Share via


Microsoft SharePoint connector reference

Important

The Microsoft SharePoint connector is in Beta.

This page contains reference material for the Microsoft SharePoint connector in Databricks Lakeflow Connect.

Ingested data format

The ingested data lands in the following format. A site in SharePoint maps to a schema in Azure Databricks. A drive in the SharePoint site maps to a table in the destination schema.

Field Type Description
file_id String The unique SharePoint identifier of the file.
file_metadata Struct Contains generic file metadata:
  • name (string): The name of the file, as it appears in SharePoint.
  • size_in_bytes (bigint): The size of the file.
  • created_timestamp (timestamp): The timestamp at which the file was created in SharePoint.
  • last_modified_timestamp (timestamp): The timestamp at which the file was last modified in SharePoint.
source_metadata Struct Contains SharePoint-specific metadata for the file:
  • site_id (string): The SharePoint site identifier.
  • drive_id (string): The SharePoint drive identifier.
  • file_folder_path (string): The file path of the file in SharePoint (for example, /drives/d1/root:/folder1).
  • quick_xor_hash (string): A custom hash provided by Microsoft that can be used to validate that your downloaded content is accurate. This value can be NULL (for example, if the format does not support hashing).
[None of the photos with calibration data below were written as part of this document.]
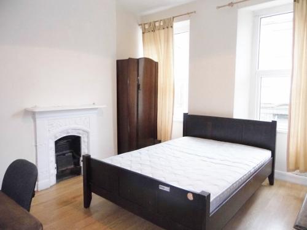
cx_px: 154
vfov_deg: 54.9
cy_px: 115
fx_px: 222
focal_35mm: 25
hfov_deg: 69.4
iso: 400
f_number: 3
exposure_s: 1/60
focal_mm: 4.5
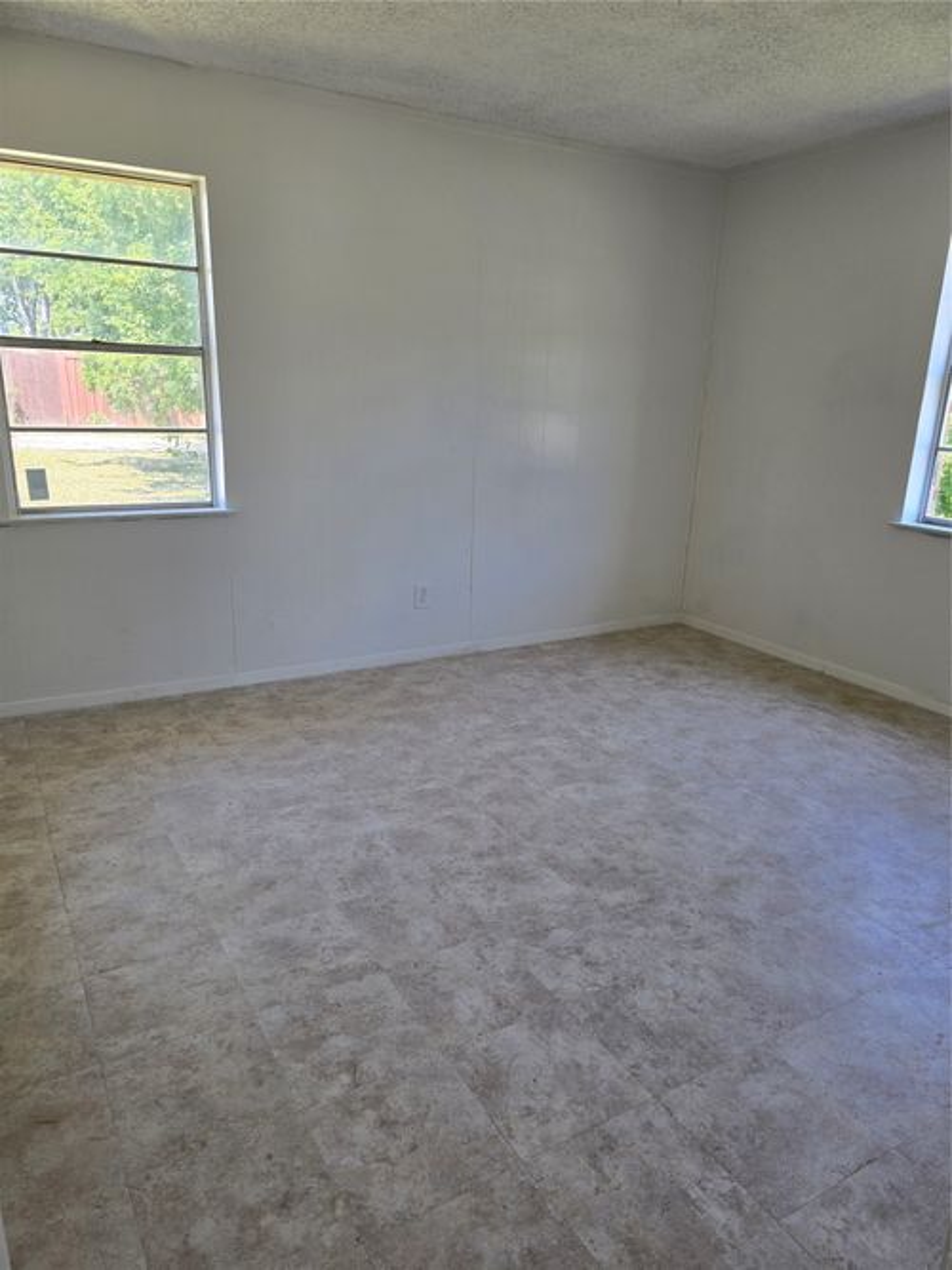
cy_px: 635
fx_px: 844
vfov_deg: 73.9
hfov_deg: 58.9
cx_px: 476
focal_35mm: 23
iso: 40
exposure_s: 1/180
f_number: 1.7
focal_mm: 6.3
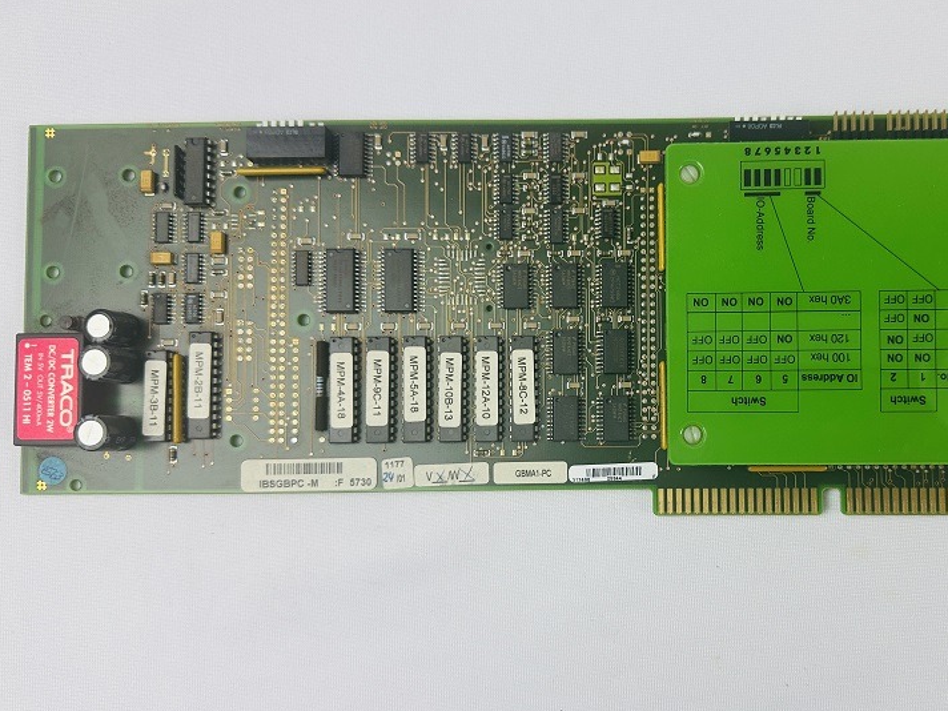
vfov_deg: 41.7
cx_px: 630
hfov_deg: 52.9
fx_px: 931
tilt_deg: -86.5
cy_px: 390
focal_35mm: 34
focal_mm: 6.86
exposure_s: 1/120
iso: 64
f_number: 1.78
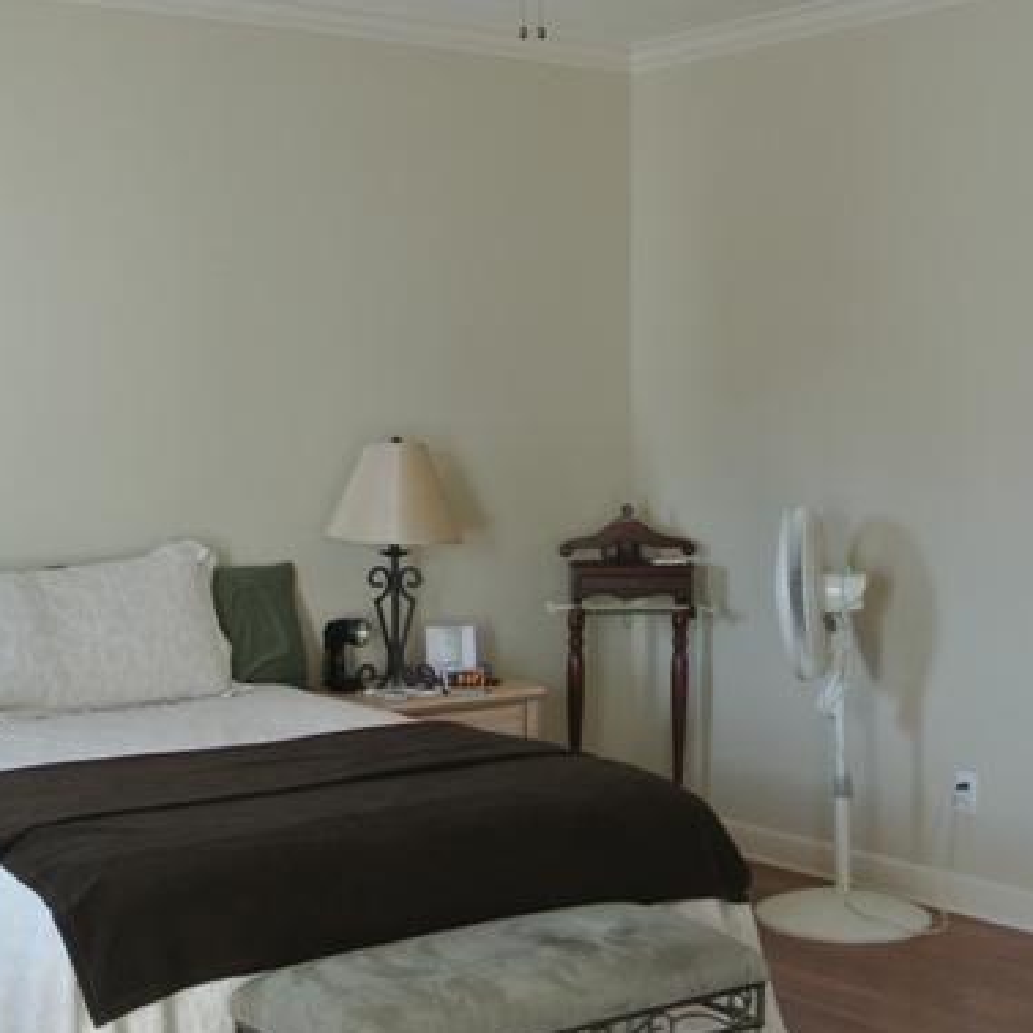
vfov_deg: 31.6
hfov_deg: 31.4
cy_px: 511
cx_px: 363
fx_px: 1823
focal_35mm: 54
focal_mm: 11.4
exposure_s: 1/60
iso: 400
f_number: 3.5
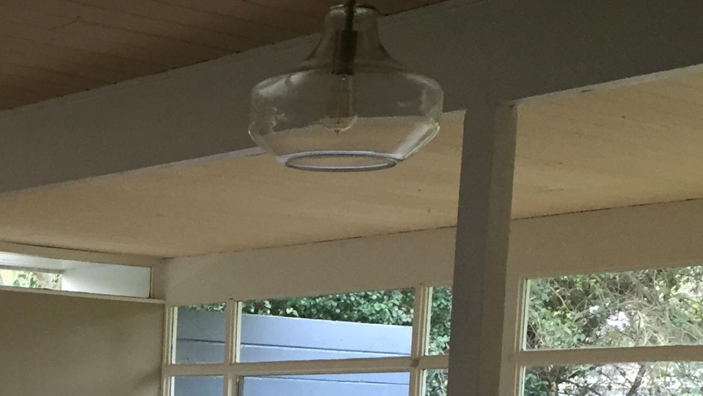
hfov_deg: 22.8
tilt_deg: -5.7
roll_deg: -1.6
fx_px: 1622
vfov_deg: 13.1
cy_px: 596
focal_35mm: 87
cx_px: -108
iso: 50
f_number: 2.2
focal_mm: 4.15
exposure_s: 1/30
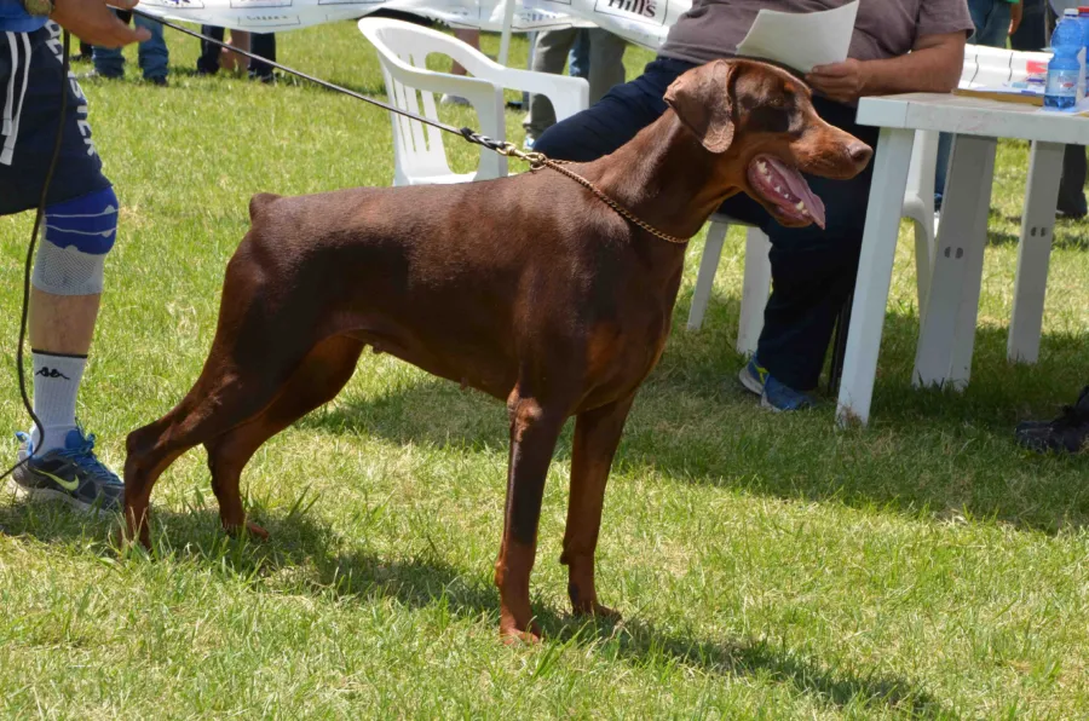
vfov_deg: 12.1
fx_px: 3396
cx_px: 544
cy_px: 360
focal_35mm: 112
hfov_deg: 18.2
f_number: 14
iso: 500
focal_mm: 75
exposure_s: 1/250
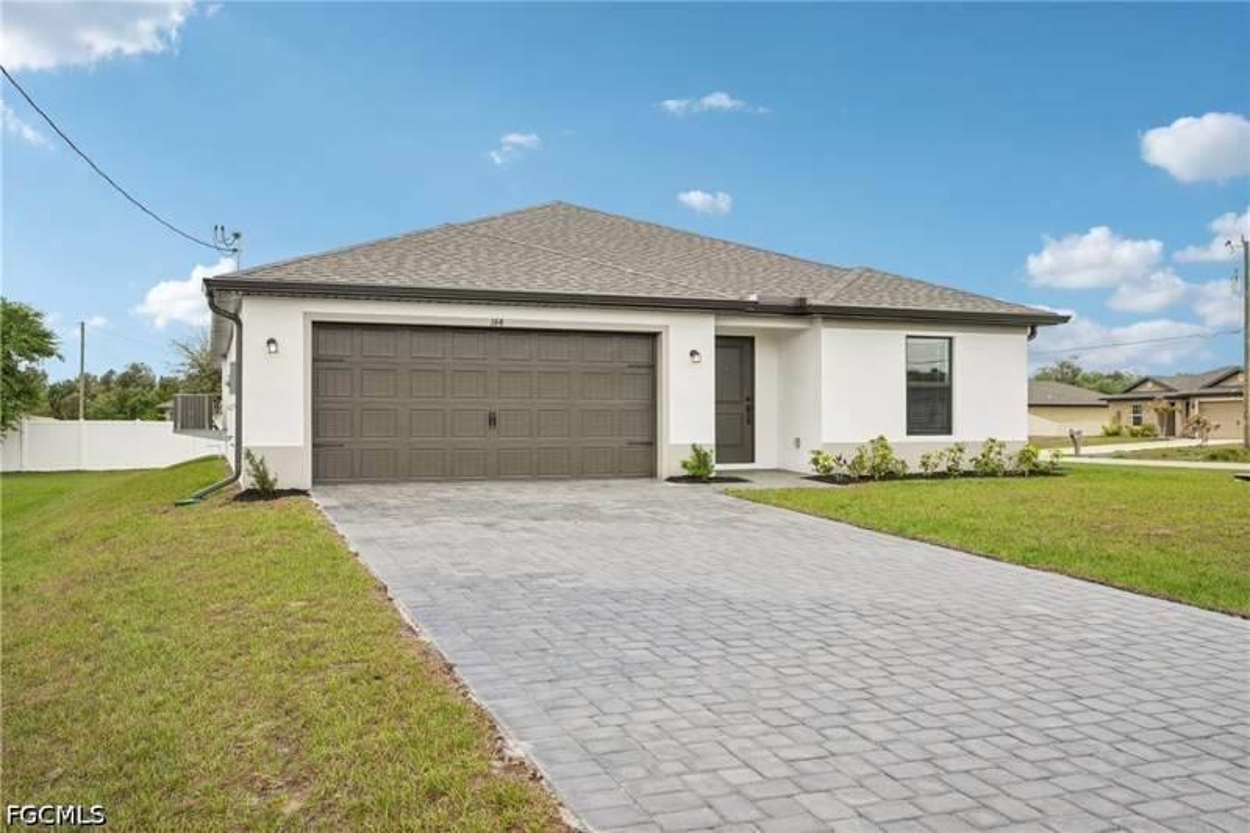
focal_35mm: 31
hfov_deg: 60.3
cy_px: 416
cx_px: 625
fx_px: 1076
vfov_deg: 42.3
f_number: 8
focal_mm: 31
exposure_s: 1/1000
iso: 400
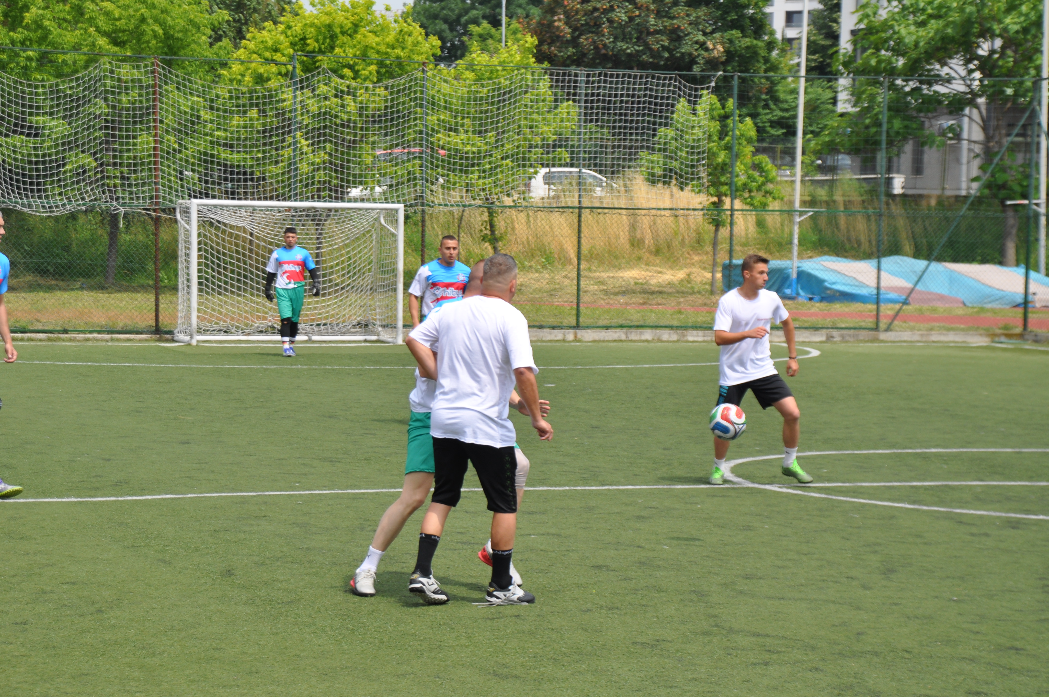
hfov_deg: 20.6
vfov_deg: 13.8
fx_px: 2881
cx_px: 524
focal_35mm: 99
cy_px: 348
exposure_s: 1/640
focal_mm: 66
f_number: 6.3
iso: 200
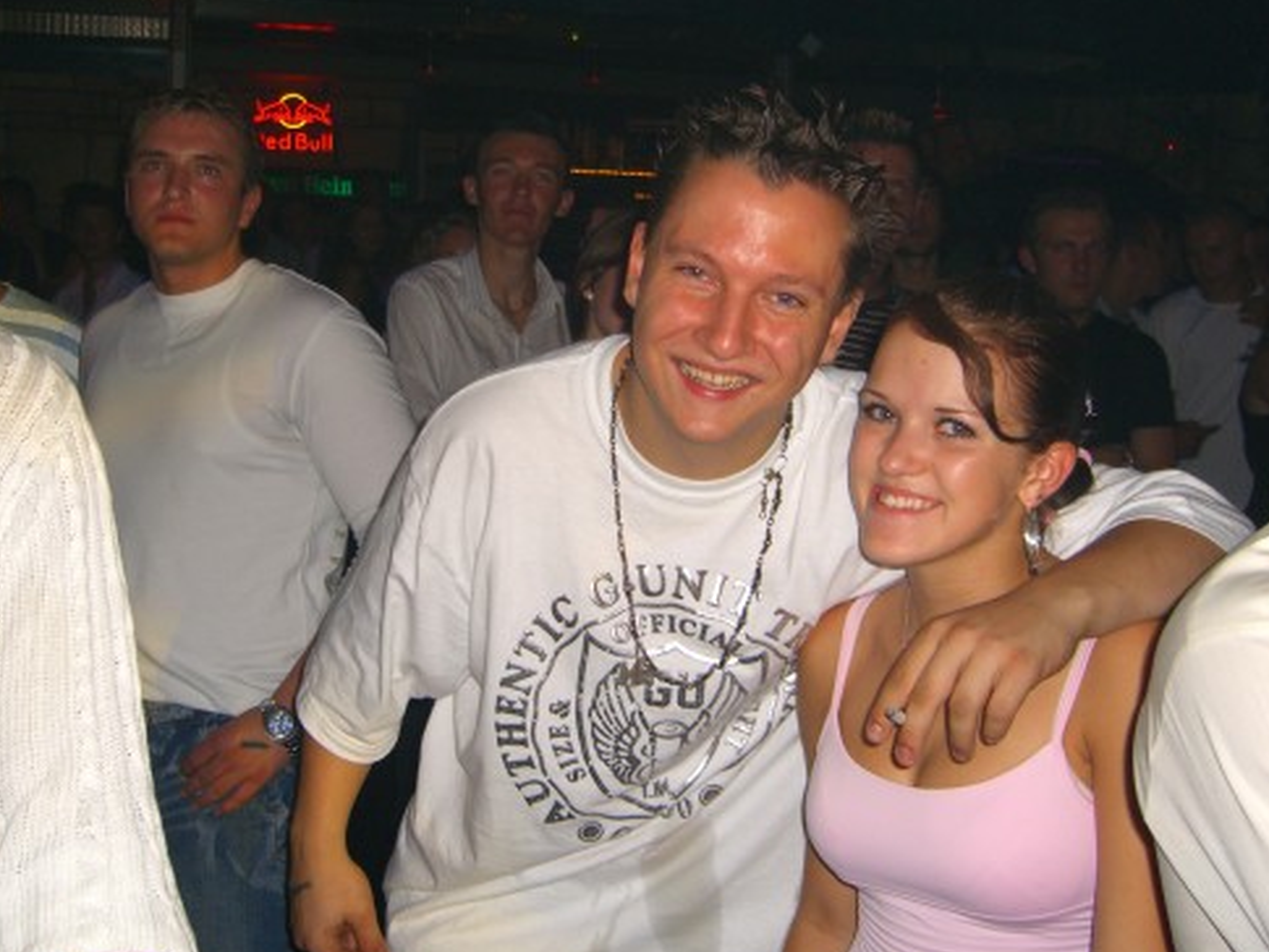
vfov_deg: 30.8
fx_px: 1723
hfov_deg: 40.4
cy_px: 403
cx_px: 589
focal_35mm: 47
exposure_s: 1/60
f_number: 2.8
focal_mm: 7.9
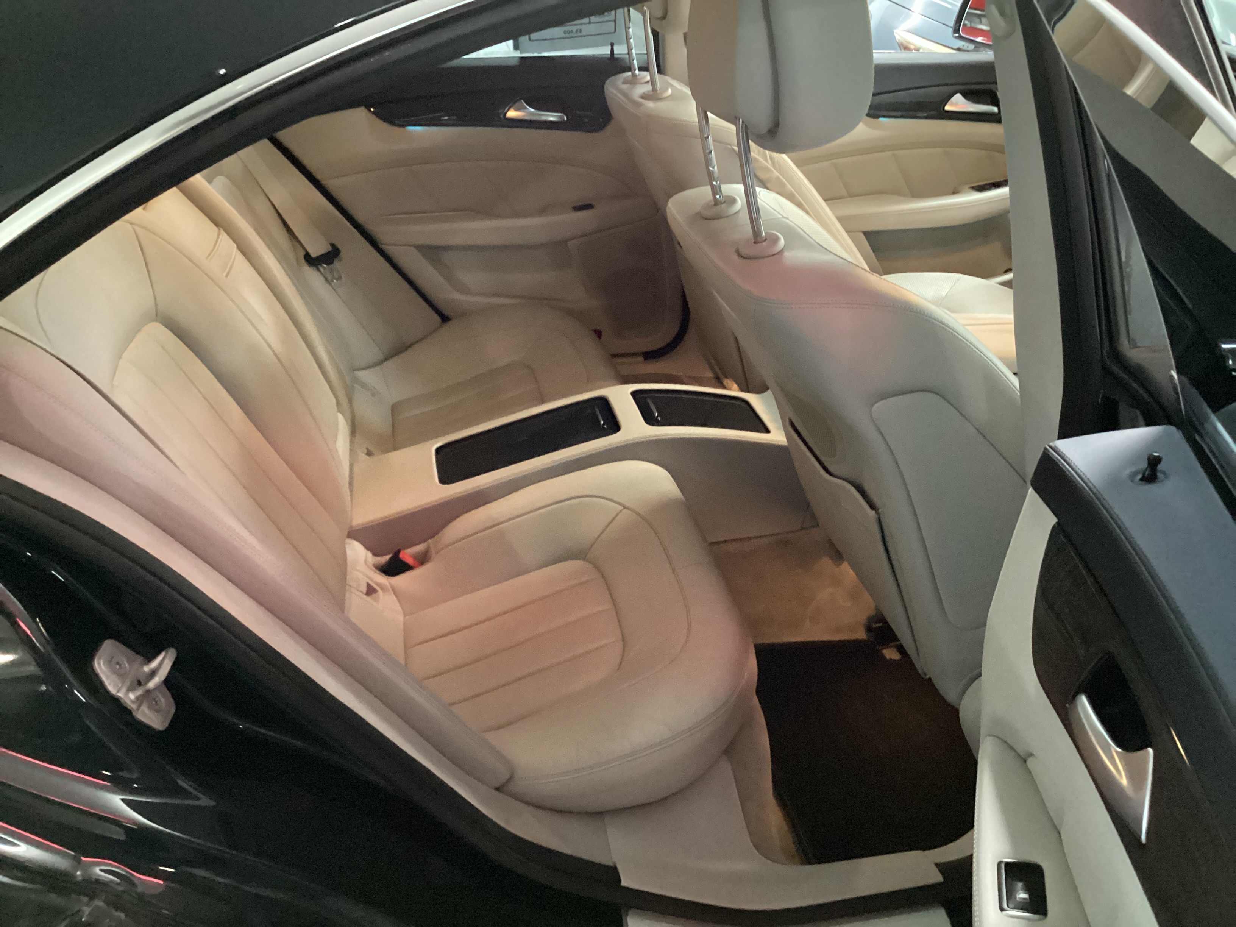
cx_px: 618
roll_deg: +0.0
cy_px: 464
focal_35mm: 31
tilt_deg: -30.0
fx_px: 1107
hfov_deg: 58.4
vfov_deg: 45.4
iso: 800
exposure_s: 1/20
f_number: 2.4
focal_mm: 3.3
See Code Snippets: QuickXorHash Algorithm in the Microsoft documentation.
    mime_type (string): The MIME type (format) of the file.
  • web_url (string): A link to the file in SharePoint.
content Struct Contains file content. Databricks does not recommend accessing this struct directly. Instead, access it using the UDFs in Downstream RAG use case.
sequence_id Long A sequencing key for ordering different versions of the same file.
is_deleted Boolean Ignore this column. The value will always be false. If you need to identify deleted columns, Databricks recommends enabling SCD type 2 and using the \_\_END_AT column.